● TASK DETAILS: What is needed is an exact retyping of the records below, from the first line through the line that contains "L'Arbre de Vie".

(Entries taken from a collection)
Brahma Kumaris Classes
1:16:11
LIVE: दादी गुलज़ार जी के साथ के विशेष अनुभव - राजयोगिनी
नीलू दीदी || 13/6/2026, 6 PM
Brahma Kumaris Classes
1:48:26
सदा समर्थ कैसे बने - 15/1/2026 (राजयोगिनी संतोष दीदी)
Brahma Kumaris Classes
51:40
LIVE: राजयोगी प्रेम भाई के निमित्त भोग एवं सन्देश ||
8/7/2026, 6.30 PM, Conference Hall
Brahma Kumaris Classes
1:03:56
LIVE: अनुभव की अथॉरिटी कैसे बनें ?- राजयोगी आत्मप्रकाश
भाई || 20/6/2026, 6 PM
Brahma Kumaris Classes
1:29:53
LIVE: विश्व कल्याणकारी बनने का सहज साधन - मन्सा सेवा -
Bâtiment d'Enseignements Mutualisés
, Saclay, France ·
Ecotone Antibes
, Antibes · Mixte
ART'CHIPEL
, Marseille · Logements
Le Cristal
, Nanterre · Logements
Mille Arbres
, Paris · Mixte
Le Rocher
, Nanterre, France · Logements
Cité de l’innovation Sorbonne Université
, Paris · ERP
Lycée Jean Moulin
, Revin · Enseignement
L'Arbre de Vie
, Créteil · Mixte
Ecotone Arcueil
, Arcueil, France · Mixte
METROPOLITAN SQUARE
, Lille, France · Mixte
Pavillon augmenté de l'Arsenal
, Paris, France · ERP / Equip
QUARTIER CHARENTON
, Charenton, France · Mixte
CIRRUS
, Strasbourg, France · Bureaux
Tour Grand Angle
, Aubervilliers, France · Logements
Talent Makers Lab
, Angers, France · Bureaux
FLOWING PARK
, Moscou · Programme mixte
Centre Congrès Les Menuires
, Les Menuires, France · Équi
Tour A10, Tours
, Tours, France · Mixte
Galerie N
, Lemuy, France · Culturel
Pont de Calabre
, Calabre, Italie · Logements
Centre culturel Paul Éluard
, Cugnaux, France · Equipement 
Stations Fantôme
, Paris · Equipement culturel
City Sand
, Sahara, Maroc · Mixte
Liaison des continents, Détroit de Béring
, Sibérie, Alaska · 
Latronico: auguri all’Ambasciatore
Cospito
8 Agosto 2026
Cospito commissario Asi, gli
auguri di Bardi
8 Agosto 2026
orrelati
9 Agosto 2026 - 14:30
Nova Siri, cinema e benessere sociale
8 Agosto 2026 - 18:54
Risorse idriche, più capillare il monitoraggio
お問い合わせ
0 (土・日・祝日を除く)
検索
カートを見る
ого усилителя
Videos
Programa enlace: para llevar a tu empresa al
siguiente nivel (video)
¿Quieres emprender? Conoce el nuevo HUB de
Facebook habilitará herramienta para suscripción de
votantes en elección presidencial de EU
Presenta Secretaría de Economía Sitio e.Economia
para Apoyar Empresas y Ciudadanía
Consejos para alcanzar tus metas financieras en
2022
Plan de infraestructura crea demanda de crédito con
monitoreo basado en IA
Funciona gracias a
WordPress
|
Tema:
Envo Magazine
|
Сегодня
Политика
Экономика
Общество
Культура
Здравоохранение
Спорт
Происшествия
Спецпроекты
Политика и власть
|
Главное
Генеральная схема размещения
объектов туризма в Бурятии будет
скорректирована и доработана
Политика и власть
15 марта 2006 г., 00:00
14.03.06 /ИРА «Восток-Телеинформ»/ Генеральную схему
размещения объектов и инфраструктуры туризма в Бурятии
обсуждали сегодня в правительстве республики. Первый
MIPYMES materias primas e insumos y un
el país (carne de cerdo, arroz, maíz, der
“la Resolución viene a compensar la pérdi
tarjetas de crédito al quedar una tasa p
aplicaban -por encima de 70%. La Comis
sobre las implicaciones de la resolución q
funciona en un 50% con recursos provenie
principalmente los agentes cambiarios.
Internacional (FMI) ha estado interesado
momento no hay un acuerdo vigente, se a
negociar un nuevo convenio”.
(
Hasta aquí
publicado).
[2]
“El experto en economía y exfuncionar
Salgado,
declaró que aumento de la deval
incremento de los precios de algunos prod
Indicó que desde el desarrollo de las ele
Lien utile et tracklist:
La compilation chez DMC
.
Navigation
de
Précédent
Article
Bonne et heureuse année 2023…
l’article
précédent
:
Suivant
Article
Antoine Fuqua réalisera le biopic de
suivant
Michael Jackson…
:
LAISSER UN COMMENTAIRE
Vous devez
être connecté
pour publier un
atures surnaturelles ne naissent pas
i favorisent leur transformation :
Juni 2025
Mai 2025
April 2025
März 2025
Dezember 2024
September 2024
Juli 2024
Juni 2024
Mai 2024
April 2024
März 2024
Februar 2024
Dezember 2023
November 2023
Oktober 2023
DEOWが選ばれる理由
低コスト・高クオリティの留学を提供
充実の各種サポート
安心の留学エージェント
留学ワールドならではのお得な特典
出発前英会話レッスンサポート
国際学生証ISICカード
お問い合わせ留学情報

● TASK RESPONSE:
Brahma Kumaris Classes
1:16:11
LIVE: दादी गुलज़ार जी के साथ के विशेष अनुभव - राजयोगिनी
नीलू दीदी || 13/6/2026, 6 PM
Brahma Kumaris Classes
1:48:26
सदा समर्थ कैसे बने - 15/1/2026 (राजयोगिनी संतोष दीदी)
Brahma Kumaris Classes
51:40
LIVE: राजयोगी प्रेम भाई के निमित्त भोग एवं सन्देश ||
8/7/2026, 6.30 PM, Conference Hall
Brahma Kumaris Classes
1:03:56
LIVE: अनुभव की अथॉरिटी कैसे बनें ?- राजयोगी आत्मप्रकाश
भाई || 20/6/2026, 6 PM
Brahma Kumaris Classes
1:29:53
LIVE: विश्व कल्याणकारी बनने का सहज साधन - मन्सा सेवा -
Bâtiment d'Enseignements Mutualisés
, Saclay, France ·
Ecotone Antibes
, Antibes · Mixte
ART'CHIPEL
, Marseille · Logements
Le Cristal
, Nanterre · Logements
Mille Arbres
, Paris · Mixte
Le Rocher
, Nanterre, France · Logements
Cité de l’innovation Sorbonne Université
, Paris · ERP
Lycée Jean Moulin
, Revin · Enseignement
L'Arbre de Vie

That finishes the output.